__Exercise__. Retype the data below exactly, skipping pictures.

__Supplied data__.
###
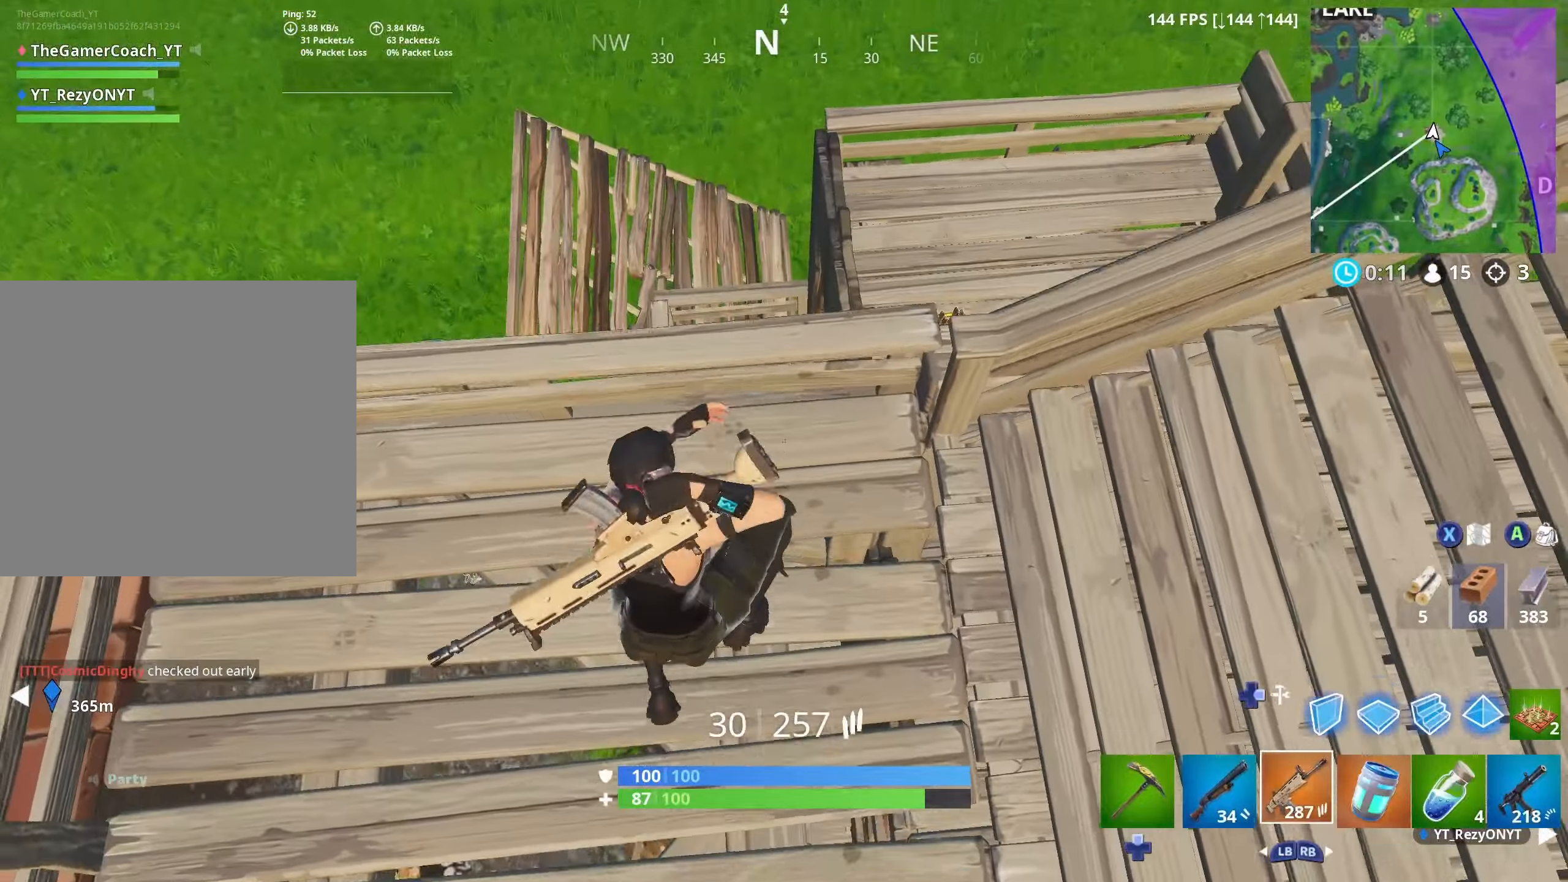
{"buttons": [], "left_stick": "up-right", "right_stick": "right", "events": [[183, "right_stick", "down-right"], [500, "right_stick", "right"]]}
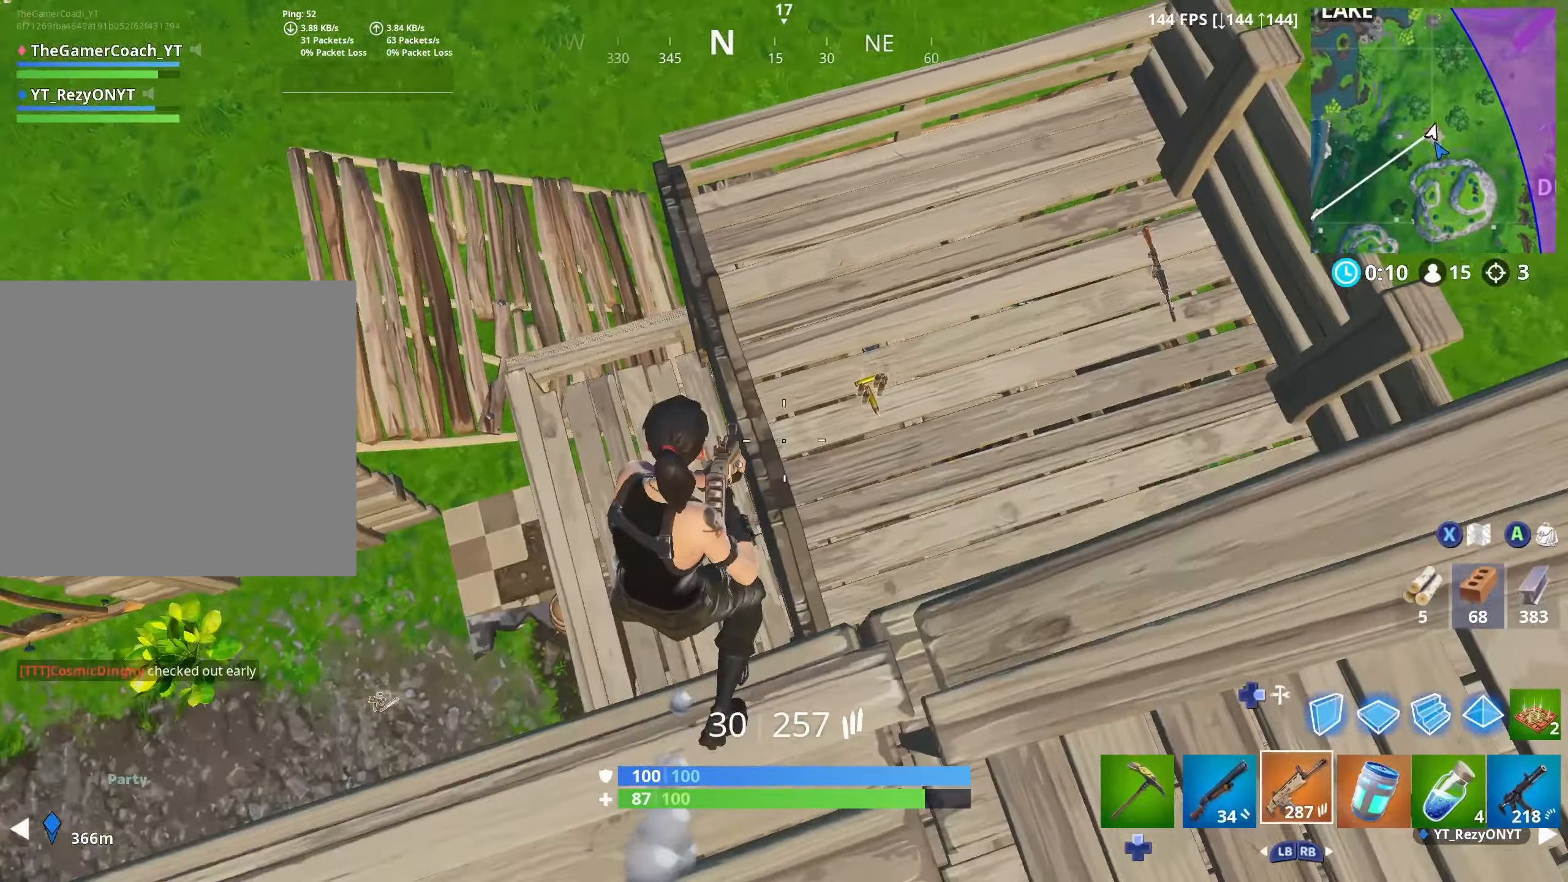
{"buttons": [], "left_stick": "left", "right_stick": "right", "events": [[33, "DPAD_UP", "down"], [83, "left_stick", "up"], [116, "DPAD_UP", "up"], [150, "DPAD_DOWN", "down"], [233, "DPAD_DOWN", "up"], [266, "left_stick", "right"], [316, "DPAD_DOWN", "down"], [350, "left_stick", "left"], [383, "DPAD_DOWN", "up"], [450, "DPAD_DOWN", "down"], [500, "DPAD_DOWN", "up"]]}
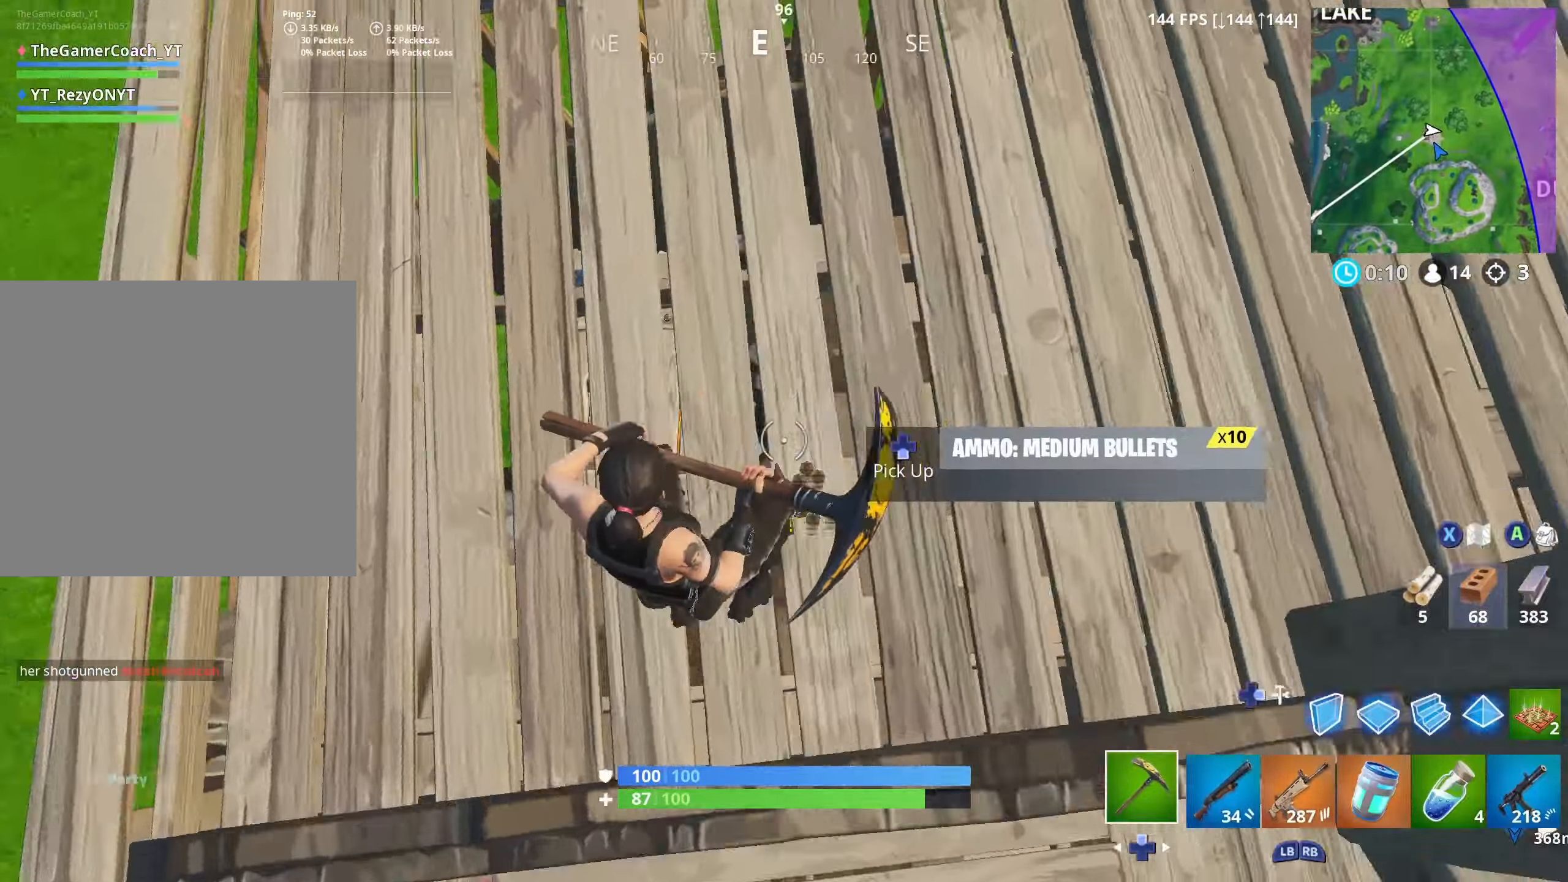
{"buttons": [], "left_stick": "up-left", "right_stick": "down-right", "events": [[100, "DPAD_DOWN", "down"], [150, "DPAD_DOWN", "up"], [150, "right_stick", "left"], [166, "DPAD_UP", "down"], [233, "DPAD_UP", "up"], [266, "left_stick", "up-left"], [283, "L3", "down"], [383, "right_stick", "center"], [400, "L3", "up"], [500, "right_stick", "down-right"]]}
###
__Task result__.
{"buttons": [], "left_stick": "up-right", "right_stick": "right", "events": [[183, "right_stick", "down-right"], [500, "right_stick", "right"]]}
{"buttons": [], "left_stick": "left", "right_stick": "right", "events": [[33, "DPAD_UP", "down"], [83, "left_stick", "up"], [116, "DPAD_UP", "up"], [150, "DPAD_DOWN", "down"], [233, "DPAD_DOWN", "up"], [266, "left_stick", "right"], [316, "DPAD_DOWN", "down"], [350, "left_stick", "left"], [383, "DPAD_DOWN", "up"], [450, "DPAD_DOWN", "down"], [500, "DPAD_DOWN", "up"]]}
{"buttons": [], "left_stick": "up-left", "right_stick": "down-right", "events": [[100, "DPAD_DOWN", "down"], [150, "DPAD_DOWN", "up"], [150, "right_stick", "left"], [166, "DPAD_UP", "down"], [233, "DPAD_UP", "up"], [266, "left_stick", "up-left"], [283, "L3", "down"], [383, "right_stick", "center"], [400, "L3", "up"], [500, "right_stick", "down-right"]]}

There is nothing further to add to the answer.